> [Work instruction a]:
Decide whether each statement below agrees with the forum thread on breeding snakes. Answer yes or no for each and quote the deciding words of the thread. (i) Ssthisto is leaning toward leaving Feldspar unbred for a year. (ii) Ssthisto had trouble selling the babies meant for sale this year. (iii) Ssthisto's household plans to breed four morph male royals next year.

> [Given passage]:

--*--

This thread makes some sobering reading 

I have a few motivations for wanting to grow on and breed the reptiles we have, but it mostly started because I wanted a pair of corns to grow up with us so my son could see them go from hatchlings to adults and then see eggs incubate and hatch.

I had assumed that we'd be able to find homes for the resulting hatchlings.

We dont have aspirations be become big breeders, at most we are considering adding a pair or maybe a trio of royals. Prehaps we will stop at just the 1 royal girl and just leave it there.


----------



## Ssthisto (Aug 31, 2006)

sparkle said:


> if I were you I'd wait but its all down to personal preference..
> 
> PS.. will get those recipes to you this week x


That is what I am leaning towards at this point - leaving Feldspar for a year until my project-plus-granite males are big enough to breed. It doesn't help that she's a great big beefer of a girl, so I don't want to try throwing a titchy little male in with her. 

I am looking forward to the recipes 



GlasgowGecko said:


> my main concern is the huge numbers of animals that are currently on the market which are not selling. The prices are coming down so far, it seems to me people are almost treating them as throw away.


There is that, although this is less of a concern for me - but you get right down to it, since my goal is to produce higher-end stuff, there comes a price point above which people just won't pay "that much" for a pet for little Billy. There are a lot more buyers for a snake that's "pet price" than there are for snakes that are "breeder/collector" price. 

I don't mind being able to price things so that little Billy can have something special for "pet price" ... but at the same time I absolutely REFUSE to produce a clutchful of normals that are selling to *the public* at £5 or £10 a go. It's one thing to get those prices from a pet shop at trade (and I have sold babies to a shop for around that much this year, because I didn't want to deal with timewasters and keeping babies for months and months, until they sold - so my local shop got well-started nice babies with known hets and I got store credit enough to feed the rest for a couple of months).



toyah said:


> That would be enough for me to not bother doing the mating. My own rule is that I only do a pairing if there's offspring that I'd like to keep from it ... breed for yourself, not for any other reason.


I did rather think you might chime in, and you've echoed my essential sentiment.

My breeding goals are not to produce babies that sell... my breeding goals are to breed what *I* want to keep and any surplus *can* be sold, given away or eaten for supper (joke) but that's the side, not the focus. We're breeding three of our morph male royals next year. Why? Because we want a female pinstripe, a female cinnamon, a female pewter and a female lesser for ourselves. 

It's a hobby for us, not a living. I suppose I should really think of it that way more often rather than worrying "but what if I don't breed so-and-so?"

If there were some way to have the snakes JUST produce what you wanted to keep (and maybe a couple of things that you could use to trade for other things you want but don't have) that'd be so convenient!



excession said:


> This thread makes some sobering reading
> 
> I have a few motivations for wanting to grow on and breed the reptiles we have, but it mostly started because I wanted a pair of corns to grow up with us so my son could see them go from hatchlings to adults and then see eggs incubate and hatch.
> 
> I had assumed that we'd be able to find homes for the resulting hatchlings.


Don't get me wrong, I have had no trouble selling the babies I wanted to sell this year - but I personally don't want to routinely overproduce if there's nothing in the clutch that I'm going to say "ooh, I want that for myself."

That's the whole point of it for me, being able to look over the clutch and say "I'm keeping that one, that one and maybe that one."

--*--

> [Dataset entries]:
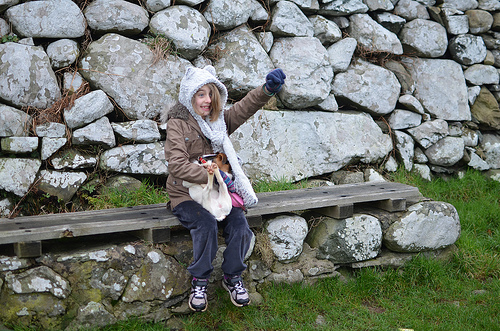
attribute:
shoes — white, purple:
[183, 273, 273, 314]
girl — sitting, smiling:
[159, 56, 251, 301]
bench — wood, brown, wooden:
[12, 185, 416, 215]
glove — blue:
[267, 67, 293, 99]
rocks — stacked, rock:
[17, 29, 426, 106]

--*--

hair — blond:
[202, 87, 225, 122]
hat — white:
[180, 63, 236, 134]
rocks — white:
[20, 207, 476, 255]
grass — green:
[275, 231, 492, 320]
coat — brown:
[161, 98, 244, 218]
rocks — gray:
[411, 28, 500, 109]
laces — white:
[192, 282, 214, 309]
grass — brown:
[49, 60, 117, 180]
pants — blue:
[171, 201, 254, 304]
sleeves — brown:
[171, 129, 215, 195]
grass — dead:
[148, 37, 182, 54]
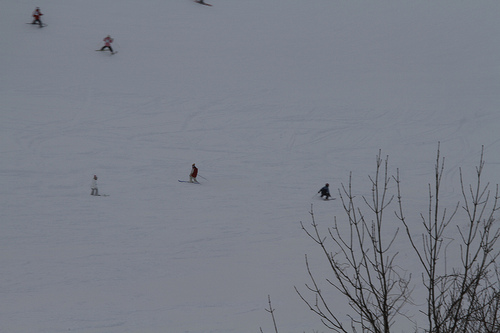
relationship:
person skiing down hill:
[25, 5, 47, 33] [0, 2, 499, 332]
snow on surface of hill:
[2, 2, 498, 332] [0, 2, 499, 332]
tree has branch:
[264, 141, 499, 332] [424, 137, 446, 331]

--*--

> [Work instruction b]:
Extract every line of the entries above that contains the string "white", paying attention to case.

> [Result a]:
(i) Yes: "leaving Feldspar for a year until my project-plus-granite males are big enough to breed"
(ii) No: "I have had no trouble selling the babies I wanted to sell this year"
(iii) No: "We're breeding three of our morph male royals next year."

> [Result b]:
shoes — white, purple:
hat — white:
rocks — white:
laces — white:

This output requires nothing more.